Ransom & Dunn is a design brand specializing in lifestyle, interiors, and furniture, founded by American-born Londoners Johanna Dunn and Julia Ransom. Their work is a study in simplicity, texture, and contemporary forms, characterized by bold, modernist designs that are both tactile and refined. The Ransom & Dunn aesthetic blends elevated classics with striking statement pieces, drawing inspiration from their American roots and European sensibilities. Julia is a graduate of the School of Visual Arts in New York and Inchbald School of Design in London. Johanna is a graduate of the University of Pennsylvania and received an MBA from the London Business School. Combined they have over three decades of experience in fashion, retail and finance, honed whilst living in both New York and London. This year, Ransom & Dunn will launch a full lighting collection, alongside new designs including a sofa, coffee table, slipper chair, side table, bed, and bedside table. The duo is also working on two residential projects—one in Milan and one in Miami.

Nifemi Marcus-Bello is the founder of Nmbello Studio, a commercial and artistic design studio guided by a philosophy that emphasises intuition, resourcefulness, and a deep connection to context. Marcus-Bello’s approach is defined by humility and a profound respect for materials and culture.
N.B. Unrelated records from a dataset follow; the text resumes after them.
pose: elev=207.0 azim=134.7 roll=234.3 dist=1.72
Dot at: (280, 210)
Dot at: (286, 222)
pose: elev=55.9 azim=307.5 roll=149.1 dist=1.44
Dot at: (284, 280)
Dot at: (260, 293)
With a strong connection to African design heritage, he engages with global narratives while honouring tradition and place. Rather than dictating outcomes, he facilitates a dynamic dialogue between material, function, and cultural significance. His work is informed by real-world interactions and human-centred insights, ensuring designs that are both authentic and impactful. His work and contributions sit in some of the most prestigious institutions, The Museum of Modern Art, New York, The Brooklyn Museum, New York, The Los Angeles County Museum, The Art Institute of Chicago, The Design Museum London and more, and this year he has also been shortlisted for the Loewe Craft Prize.
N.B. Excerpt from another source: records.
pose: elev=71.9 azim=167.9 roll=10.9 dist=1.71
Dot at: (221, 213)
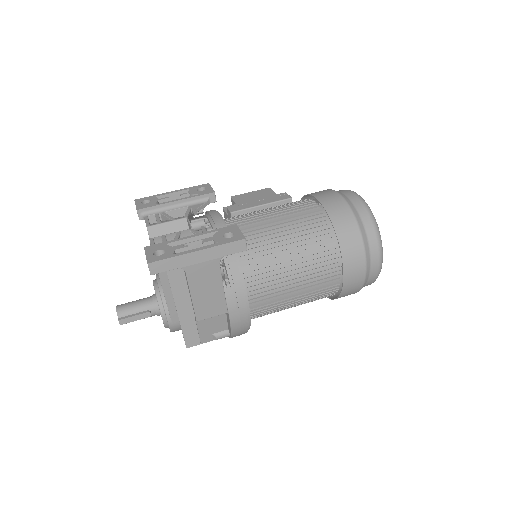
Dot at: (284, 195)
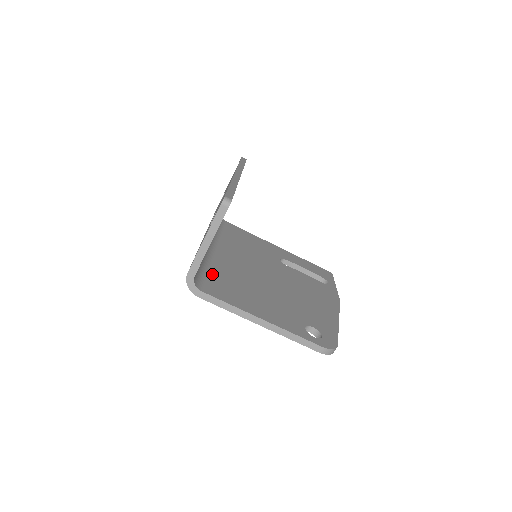
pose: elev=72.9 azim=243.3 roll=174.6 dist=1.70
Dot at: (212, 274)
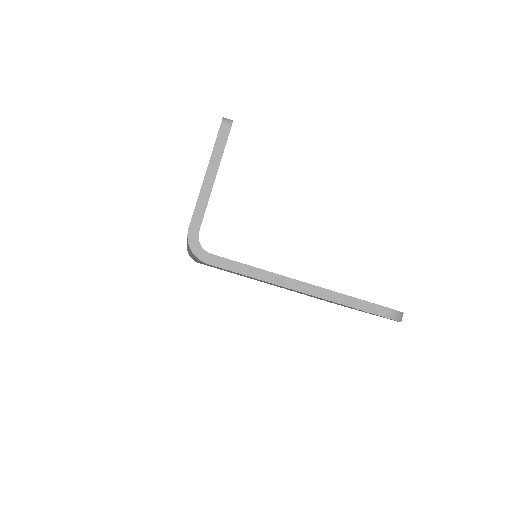
Dot at: occluded
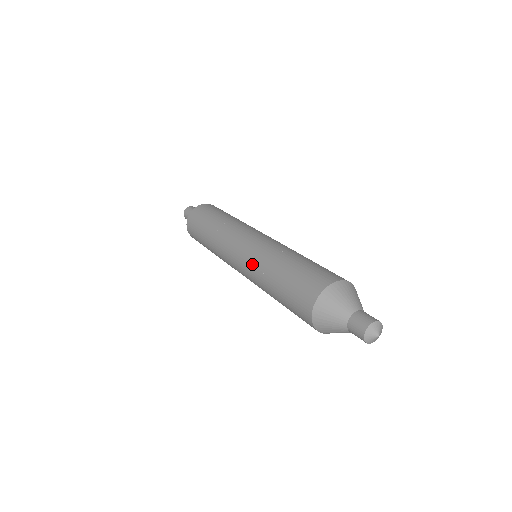
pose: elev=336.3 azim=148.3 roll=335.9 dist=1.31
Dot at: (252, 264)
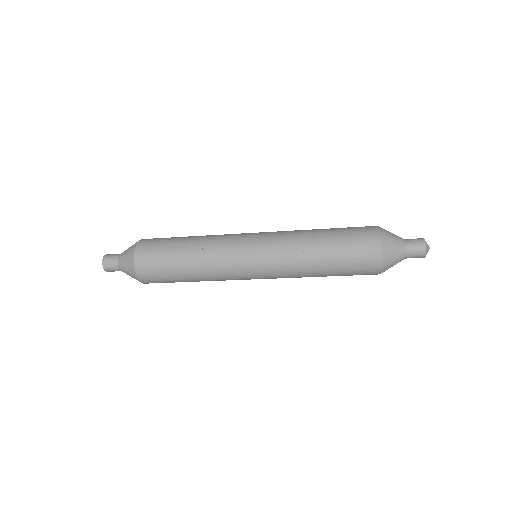
Dot at: (283, 236)
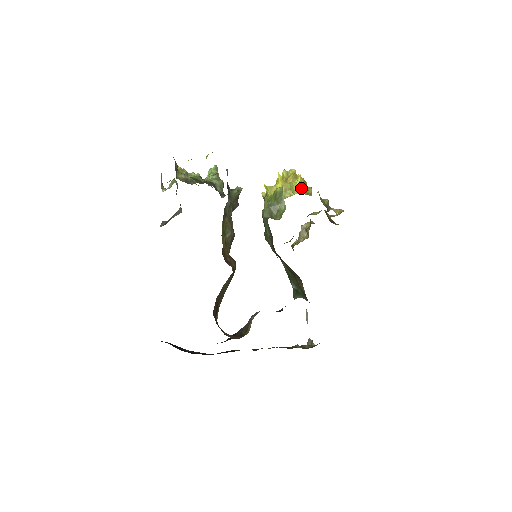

Studioutte is a Milan-based multidisciplinary practice founded in 2020 by Guglielmo Giagnotti and Patrizio Gola. Giagnotti, a former architect at Vincent Van Duysen, studied at the Polytechnic of Bari. After moving to Antwerp in 2015, Giagnotti specialized in luxury interiors and small to medium-scale architecture. Gola trained in interior design at the Politecnico di Milano. In 2017, Gola joined Dimorestudio, working on large-scale hospitality, retail, and residential projects. Despite their different backgrounds, the duo shared a common vision and understanding of each other’s aesthetic, leading them to create a studio where architecture, interiors, and furniture are seamlessly integrated into a unified design language. Drawing from Italian and vernacular traditions, their approach embraces warm minimalism, merging form and function into distilled, poetic spaces. Giagnotti and Gola’s design approach is focused on purity and primal essence, with each environment shaped by an emotional connection to its elements.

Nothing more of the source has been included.